[DOCUMENT EXTRACT — start]

Although MEGA provides Michigan business-tax credits, the MEDC also arranges for companies receiving MEGA credits to benefit from other government incentives, such as job-training subsidies, infrastructure grants and local property tax abatements. Indeed, under its original authorizing statute, MEGA could provide Michigan business-tax credits only if the local government of the business's municipality provided a business incentive of its own.[*] This local government incentive is frequently the "plant rehabilitation and industrial development" property tax abatement permitted under Public Act 198 of 1974.[†]
Through 2008, the MEGA program agreed to provide, by its own estimates, $3.3 billion in state tax credits, all of which come with additional packages of other state and local incentives.[‡] The tax breaks are conditioned on beneficiaries creating or retaining certain numbers of jobs agreed to in advance.
Determining how many of those jobs have actually been created and the size of the credits granted is central to determining the program's success or failure. Specifically, a number of measures make sense in tracking the program's efficacy:
The number of jobs created or retained for a MEGA project in a particular year and over the life of the agreement. MEGA enters into contracts with various businesses to provide them with Michigan business-tax credits in return for the creation or retention of jobs over an agreed-upon number of years. To gauge the success of a particular agreement, it is necessary to know just how many jobs a business has in fact created or retained during that period, since some businesses do produce the jobs that were originally projected. It is also helpful to know how many jobs may have been created in a particular year, since this can help ascertain the local effect of the MEGA project on jobs in an area.

[DOCUMENT EXTRACT — finish]

*QUESTIONS ON THE MATERIAL*
(a) Answer these questions from the MEGA passage:
(i) Under which public act is the "plant rehabilitation and industrial development" property tax abatement permitted?
(ii) By its own estimates, how much in state tax credits had the MEGA program agreed to provide through 2008?
(iii) On what are the tax breaks conditioned?
(b) Decide whether each statement agrees with the MEGA passage. Answer yes or no, and quote the words that settle it.
(i) Under its original authorizing statute, MEGA could grant Michigan business-tax credits whether or not the local government offered its own incentive.
(ii) The MEDC arranges for companies receiving MEGA credits to benefit from job-training subsidies.
(iii) Knowing how many jobs were created in a particular year can help show a MEGA project's local effect on jobs.
Base every answer on the MEGA passage alone, not on outside knowledge.

[DATASET CONTENT — start]

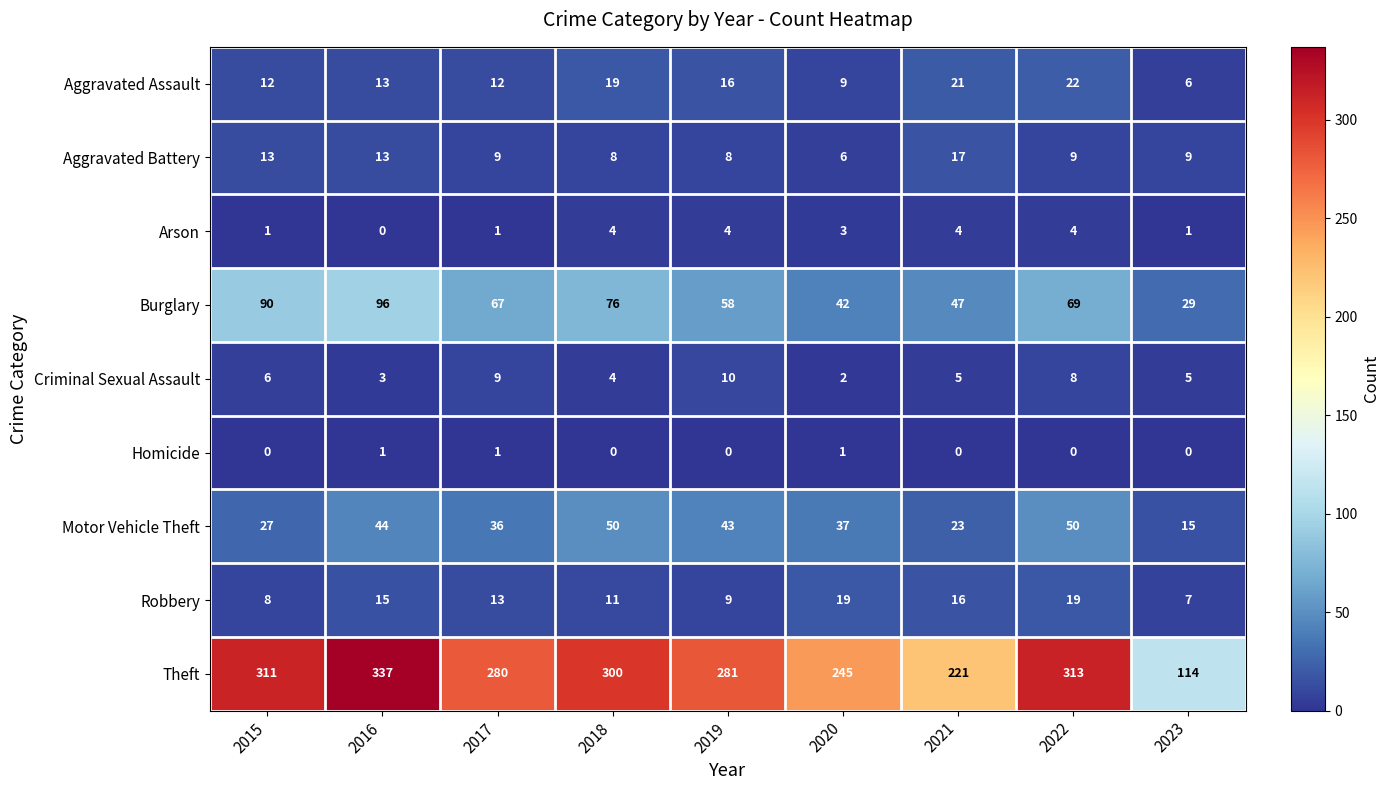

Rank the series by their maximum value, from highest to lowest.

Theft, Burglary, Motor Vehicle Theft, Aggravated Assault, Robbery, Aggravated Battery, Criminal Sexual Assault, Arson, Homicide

[DATASET CONTENT — finish]

*TASK RESULTS*
(a)
(i) Public Act 198 of 1974.
(ii) $3.3 billion.
(iii) On beneficiaries creating or retaining certain numbers of jobs agreed to in advance.

(b)
(i) No: "MEGA could provide Michigan business-tax credits only if the local government of the business's municipality provided a business incentive of its own."
(ii) Yes: "the MEDC also arranges for companies receiving MEGA credits to benefit from other government incentives, such as job-training subsidies"
(iii) Yes: "since this can help ascertain the local effect of the MEGA project on jobs in an area."